▶ [Task details]: Copy the entries from the line with "คาถาเอ็นดูมหาเสน่ห์" through the last line, changing "Windows 11 Home" to "Windows 11 Pro" and keeping every other line the same. Leave out the pictures and any entries before that line.

[Page-level text extractions]
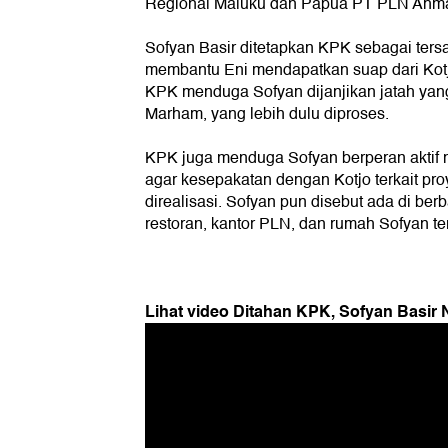
Regional Maluku dan Papua PT PLN Ahma
Sofyan Basir ditetapkan KPK sebagai ter
membantu Eni mendapatkan suap dari Kotjo
KPK menduga Sofyan dijanjikan jatah yan
Marham, yang lebih dulu diproses.
KPK juga menduga Sofyan berperan aktif 
agar kesepakatan dengan Kotjo terkait pr
direalisasi. Sofyan pun disebut ada di ber
restoran, kantor PLN, dan rumah Sofyan te
Lihat video Ditahan KPK, Sofyan Basir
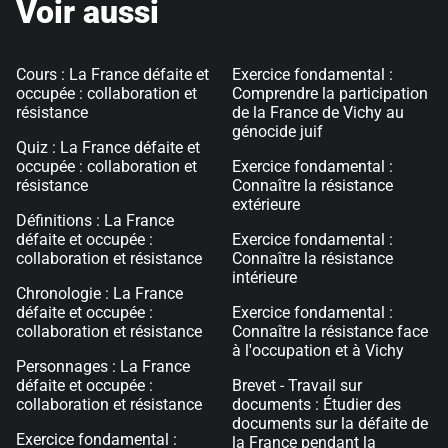
Voir aussi
Cours : La France défaite et
Exercice fondamental :
occupée : collaboration et
Comprendre la participation
résistance
de la France de Vichy au
génocide juif
Quiz : La France défaite et
occupée : collaboration et
Exercice fondamental :
résistance
Connaître la résistance
extérieure
Définitions : La France
défaite et occupée :
Exercice fondamental :
collaboration et résistance
Connaître la résistance
intérieure
Chronologie : La France
défaite et occupée :
Exercice fondamental :
collaboration et résistance
Connaître la résistance face
à l'occupation et à Vichy
Personnages : La France
défaite et occupée :
Brevet - Travail sur
collaboration et résistance
documents : Étudier des
documents sur la défaite de
Exercice fondamental :
la France pendant la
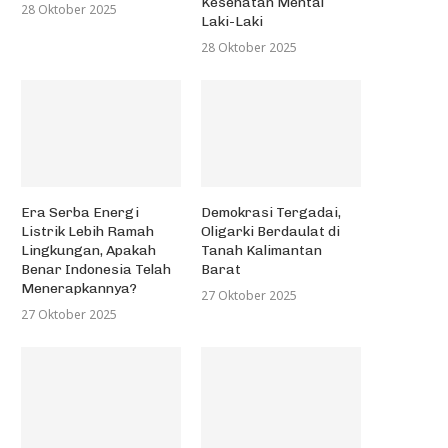
Kesehatan Mental
28 Oktober 2025
Laki-Laki
28 Oktober 2025
Era Serba Energi
Demokrasi Tergadai,
Listrik Lebih Ramah
Oligarki Berdaulat di
Lingkungan, Apakah
Tanah Kalimantan
Benar Indonesia Telah
Barat
Menerapkannya?
27 Oktober 2025
27 Oktober 2025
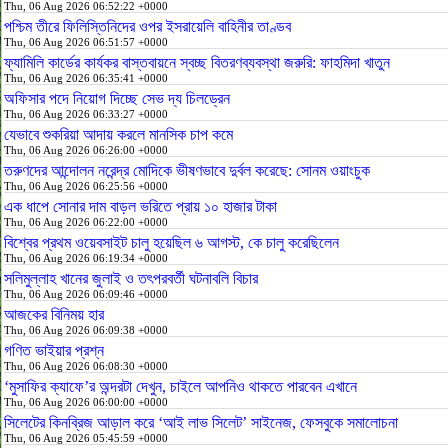
Thu, 06 Aug 2026 06:52:22 +0000
পশ্চিম তীরে ফিলিস্তিনিদের ওপর ইসরায়েলি বাহিনীর তাণ্ডব
Thu, 06 Aug 2026 06:51:57 +0000
ফ্যামিলি কার্ডের কার্যকর বাস্তবায়নে স্বচ্ছ বিতরণব্যবস্থা জরুরি: ফাহমিদা খাতুন
Thu, 06 Aug 2026 06:35:41 +0000
অফিসার পদে নিয়োগ দিচ্ছে সেভ দ্য চিলড্রেন
Thu, 06 Aug 2026 06:33:27 +0000
যেভাবে শুকরিয়া আদায় করলে মানসিক চাপ কমে
Thu, 06 Aug 2026 06:26:00 +0000
তরুণদের আন্দোলন নরেন্দ্র মোদিকে ভীষণভাবে দুর্বল করেছে: সোনম ওয়াংচুক
Thu, 06 Aug 2026 06:25:56 +0000
এক ধাপে সোনার দাম বাড়ল ভরিতে প্রায় ১০ হাজার টাকা
Thu, 06 Aug 2026 06:22:00 +0000
বিশ্বের প্রথম ওয়েবসাইট চালু হয়েছিল ৬ আগস্ট, কে চালু করেছিলেন
Thu, 06 Aug 2026 06:19:34 +0000
সলিমুল্লাহ খানের জুলাই ও তৎপরবর্তী ঘটনাবলি বিচার
Thu, 06 Aug 2026 06:09:46 +0000
আজকের বিনিময় হার
Thu, 06 Aug 2026 06:09:38 +0000
গণিত ভাইয়ার প্রশ্ন
Thu, 06 Aug 2026 06:08:30 +0000
‘মুসাফির ক্যাফে’র অন্দরটা দেখুন, চাইলে আপনিও থাকতে পারবেন এখানে
Thu, 06 Aug 2026 06:00:00 +0000
সিলেটের কিনব্রিজ আড়াল করে ‘আই লাভ সিলেট’ সাইনেজ, ফেসবুকে সমালোচনা
Thu, 06 Aug 2026 05:45:59 +0000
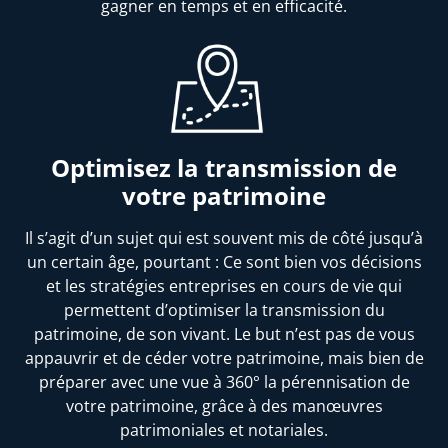
gagner en temps et en efficacité.
Optimisez la transmission de
votre patrimoine
Il s’agit d’un sujet qui est souvent mis de côté jusqu’à
un certain âge, pourtant : Ce sont bien vos décisions
et les stratégies entreprises en cours de vie qui
permettent d’optimiser la transmission du
patrimoine, de son vivant. Le but n’est pas de vous
appauvrir et de céder votre patrimoine, mais bien de
préparer avec une vue à 360° la pérennisation de
votre patrimoine, grâce à des manœuvres
patrimoniales et notariales.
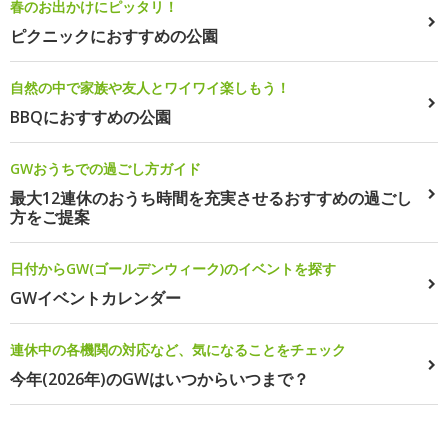
春のお出かけにピッタリ！
ピクニックにおすすめの公園
自然の中で家族や友人とワイワイ楽しもう！
BBQにおすすめの公園
GWおうちでの過ごし方ガイド
最大12連休のおうち時間を充実させるおすすめの過ごし
方をご提案
日付からGW(ゴールデンウィーク)のイベントを探す
GWイベントカレンダー
連休中の各機関の対応など、気になることをチェック
今年(2026年)のGWはいつからいつまで？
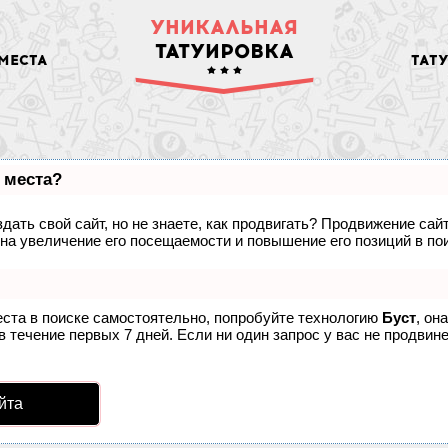
УНИКАЛЬНАЯ
ТАТУИРОВКА
МЕСТА
ТАТ
 места?
дать свой сайт, но не знаете, как продвигать? Продвижение сайт
на увеличение его посещаемости и повышение его позиций в по
еста в поиске самостоятельно, попробуйте технологию
Буст
, он
 течение первых 7 дней. Если ни один запрос у вас не продвинет
йта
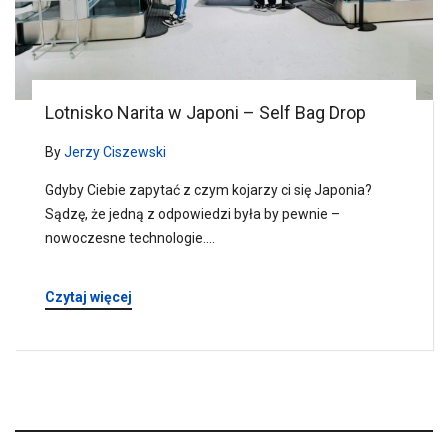
Lotnisko Narita w Japoni – Self Bag Drop
By
Jerzy Ciszewski
Gdyby Ciebie zapytać z czym kojarzy ci się Japonia?
Sądzę, że jedną z odpowiedzi była by pewnie –
nowoczesne technologie.…
Czytaj więcej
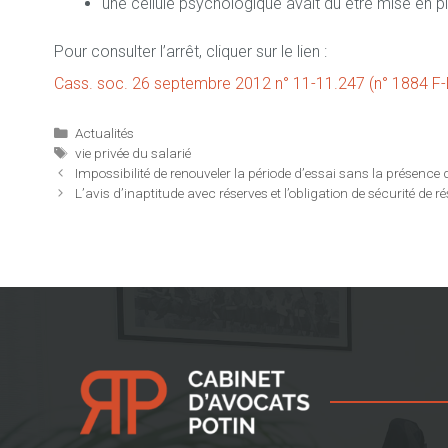
une cellule psychologique avait dû être mise en pl
Pour consulter l’arrêt, cliquer sur le lien :
Cass. soc. 26 septembre 2012 n° 11-11.247 (n° 1884 F-D
Catégories
Actualités
Étiquettes
vie privée du salarié
Impossibilité de renouveler la période d’essai sans la présence d
L’avis d’inaptitude avec réserves et l’obligation de sécurité de ré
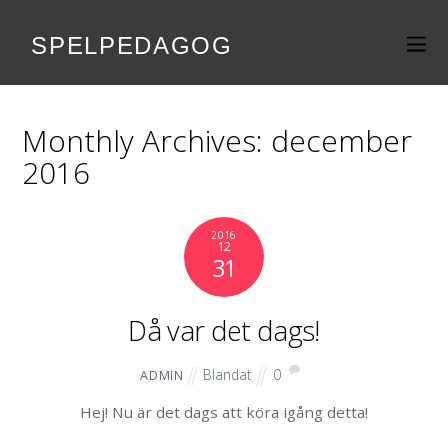
SPELPEDAGOG
Monthly Archives:
december
2016
2016
12
31
Då var det dags!
Blandat
0
ADMIN
Hej! Nu är det dags att köra igång detta!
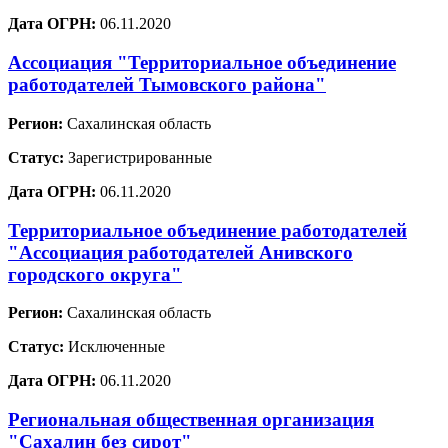
Дата ОГРН:
06.11.2020
Ассоциация "Территориальное объединение
работодателей Тымовского района"
Регион:
Сахалинская область
Статус:
Зарегистрированные
Дата ОГРН:
06.11.2020
Территориальное объединение работодателей
"Ассоциация работодателей Анивского
городского округа"
Регион:
Сахалинская область
Статус:
Исключенные
Дата ОГРН:
06.11.2020
Региональная общественная организация
"Сахалин без сирот"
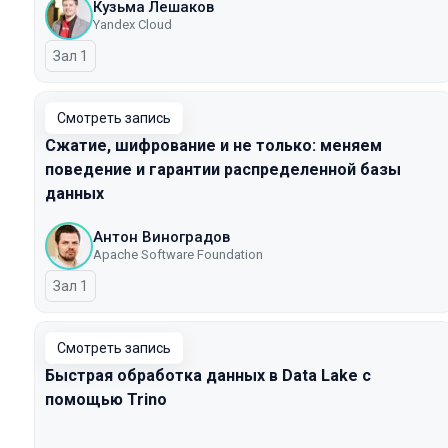
Кузьма Лешаков
Yandex Cloud
Зал 1
Смотреть запись
Сжатие, шифрование и не только: меняем
поведение и гарантии распределенной базы
данных
Антон Виноградов
Apache Software Foundation
Зал 1
Смотреть запись
Быстрая обработка данных в Data Lake с
помощью Trino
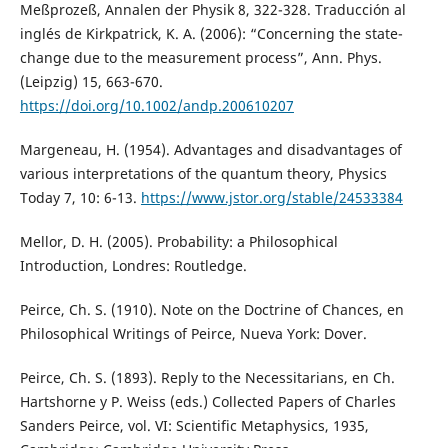
Meßprozeß, Annalen der Physik 8, 322-328. Traducción al
inglés de Kirkpatrick, K. A. (2006): “Concerning the state-
change due to the measurement process”, Ann. Phys.
(Leipzig) 15, 663-670.
https://doi.org/10.1002/andp.200610207
Margeneau, H. (1954). Advantages and disadvantages of
various interpretations of the quantum theory, Physics
Today 7, 10: 6-13.
https://www.jstor.org/stable/24533384
Mellor, D. H. (2005). Probability: a Philosophical
Introduction, Londres: Routledge.
Peirce, Ch. S. (1910). Note on the Doctrine of Chances, en
Philosophical Writings of Peirce, Nueva York: Dover.
Peirce, Ch. S. (1893). Reply to the Necessitarians, en Ch.
Hartshorne y P. Weiss (eds.) Collected Papers of Charles
Sanders Peirce, vol. VI: Scientific Metaphysics, 1935,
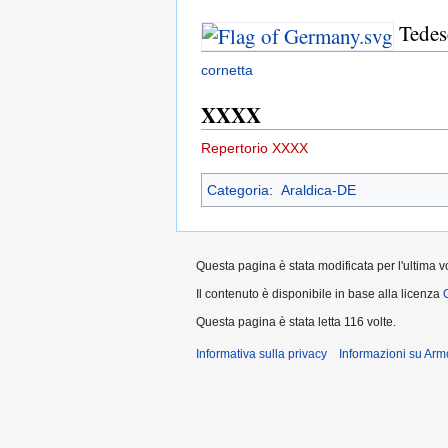
Tedes
cornetta
XXXX
Repertorio XXXX
Categoria
:
Araldica-DE
Questa pagina è stata modificata per l'ultima vo
Il contenuto è disponibile in base alla licenza
Questa pagina è stata letta 116 volte.
Informativa sulla privacy
Informazioni su Arm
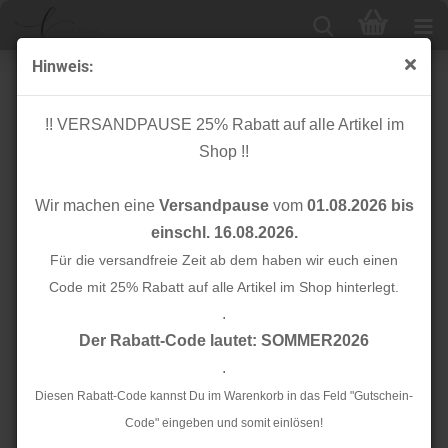
Hinweis:
Cuff me - Bio Bündchen - Ripped Col.13 - Botanical -
Hamburger Liebe
!! VERSANDPAUSE 25% Rabatt auf alle Artikel im
Shop !!
Wir machen eine
Versandpause
vom
01.08.2026 bis
einschl. 16.08.2026.
Für die versandfreie Zeit ab dem haben wir euch einen
Code mit 25% Rabatt auf alle Artikel im Shop hinterlegt.
.
Der Rabatt-Code lautet: SOMMER2026
.
Diesen Rabatt-Code kannst Du im Warenkorb in das Feld "Gutschein-
Code" eingeben und somit einlösen!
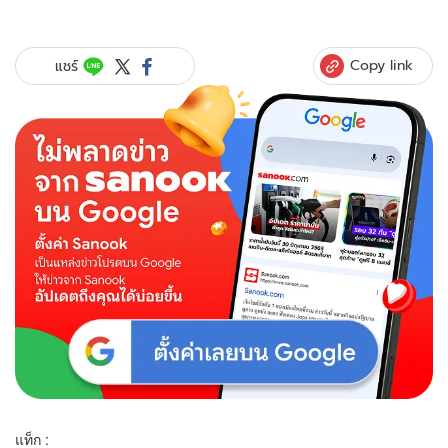
Copy link
แชร์
แท็ก :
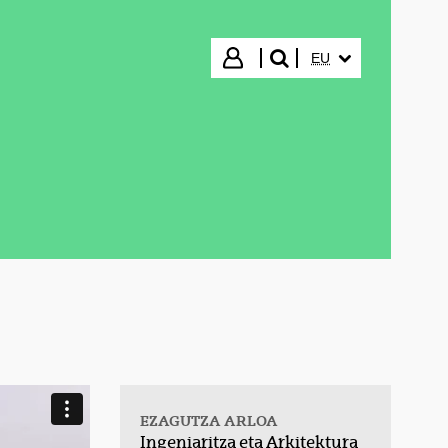
HIZKUNTZA HAUTA
Hasi saioa
EU
bilatu"
EZAGUTZA ARLOA
Ingeniaritza eta Arkitektura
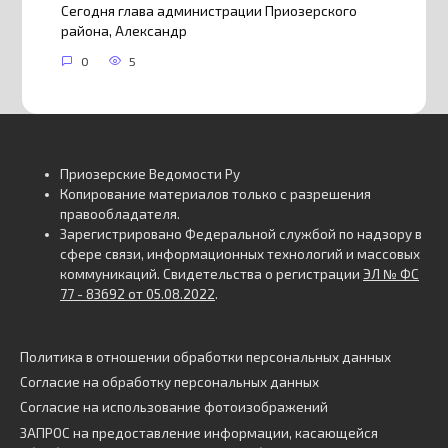
Сегодня глава администрации Приозерского
района, Александр
0
5
Приозерские Ведомости Ру
Копирование материалов только с разрешения
правообладателя.
Зарегистрировано Федеральной службой по надзору в
сфере связи, информационных технологий и массовых
коммуникаций. Свидетельства о регистрации
ЭЛ № ФС
77 - 83692 от 05.08.2022
.
Политика в отношении обработки персональных данных
Согласие на обработку персональных данных
Согласие на использование фотоизображений
ЗАПРОС на предоставление информации, касающейся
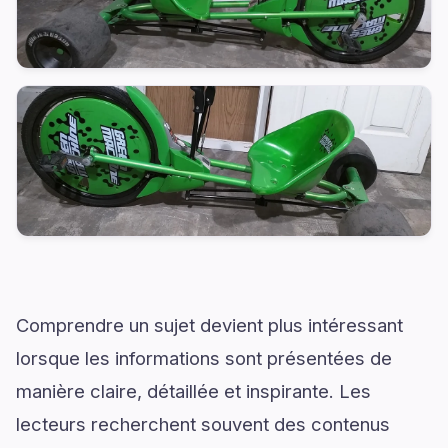
Comprendre un sujet devient plus intéressant
lorsque les informations sont présentées de
manière claire, détaillée et inspirante. Les
lecteurs recherchent souvent des contenus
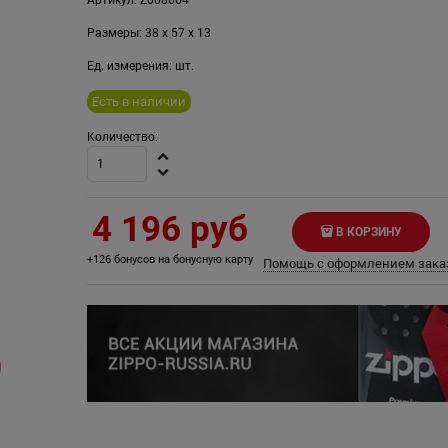
Размеры:
38
x
57
x
13
Ед. измерения:
шт.
Есть в наличии
Количество:
4 196
 руб
В КОРЗИНУ
+126 бонусов на бонусную карту
Помощь с оформлением зака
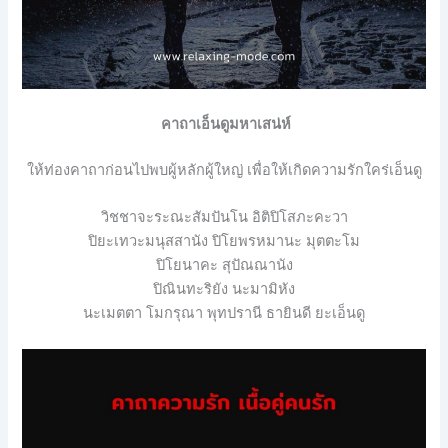
คาถาเอ็นดูมหาเสน่ห์
ให้ท่องคาถาก่อนไปพบผู้หลักผู้ใหญ่ เพื่อให้เกิดความรักใคร่เอ็นดู
วิชชาจะระณะสัมปันโน
อิติปิโสภะคะวา
ปิยะเทวะมนุสสานัง
ปิโยพรหมานะ
มุตตะโม
ปิโยนาคะ
สุปัณณานัง
ปิณินทะริยัง
นะมามิหัง
นะเมตตา
โมกรุณา
พุทปรานี
ธายินดี
ยะเอ็นดู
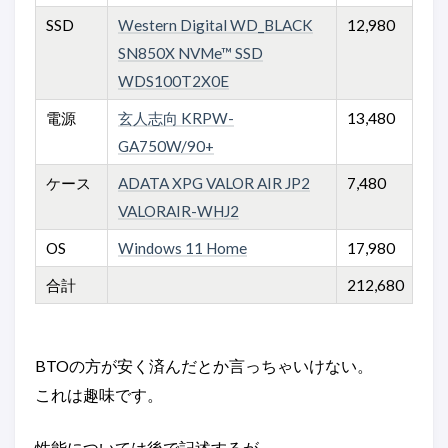
SSD
Western Digital WD_BLACK
12,980
SN850X NVMe™ SSD
WDS100T2X0E
電源
玄人志向 KRPW-
13,480
GA750W/90+
ケース
ADATA XPG VALOR AIR JP2
7,480
VALORAIR-WHJ2
OS
Windows 11 Home
17,980
合計
212,680
BTOの方が安く済んだとか言っちゃいけない。
これは趣味です。
性能については後で記述するが、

▶ [Answer to this task]:
คาถาเอ็นดูมหาเสน่ห์
ให้ท่องคาถาก่อนไปพบผู้หลักผู้ใหญ่ เพื่อให้เกิดความรักใคร่เอ็นดู
วิชชาจะระณะสัมปันโน
อิติปิโสภะคะวา
ปิยะเทวะมนุสสานัง
ปิโยพรหมานะ
มุตตะโม
ปิโยนาคะ
สุปัณณานัง
ปิณินทะริยัง
นะมามิหัง
นะเมตตา
โมกรุณา
พุทปรานี
ธายินดี
ยะเอ็นดู
SSD
Western Digital WD_BLACK
12,980
SN850X NVMe™ SSD
WDS100T2X0E
電源
玄人志向 KRPW-
13,480
GA750W/90+
ケース
ADATA XPG VALOR AIR JP2
7,480
VALORAIR-WHJ2
OS
Windows 11 Pro
17,980
合計
212,680
BTOの方が安く済んだとか言っちゃいけない。
これは趣味です。
性能については後で記述するが、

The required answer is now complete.